# Task item:
Please update these lines so that "Holandii" becomes "Niderlandach" wherever it occurs, with nothing else changed.

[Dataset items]
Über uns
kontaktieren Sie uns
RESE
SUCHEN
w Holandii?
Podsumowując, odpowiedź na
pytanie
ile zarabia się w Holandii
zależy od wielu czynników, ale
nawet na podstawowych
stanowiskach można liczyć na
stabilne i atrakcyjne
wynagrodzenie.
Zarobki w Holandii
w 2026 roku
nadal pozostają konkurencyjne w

# Solution:
Über uns
kontaktieren Sie uns
RESE
SUCHEN
w Niderlandach?
Podsumowując, odpowiedź na
pytanie
ile zarabia się w Niderlandach
zależy od wielu czynników, ale
nawet na podstawowych
stanowiskach można liczyć na
stabilne i atrakcyjne
wynagrodzenie.
Zarobki w Niderlandach
w 2026 roku
nadal pozostają konkurencyjne w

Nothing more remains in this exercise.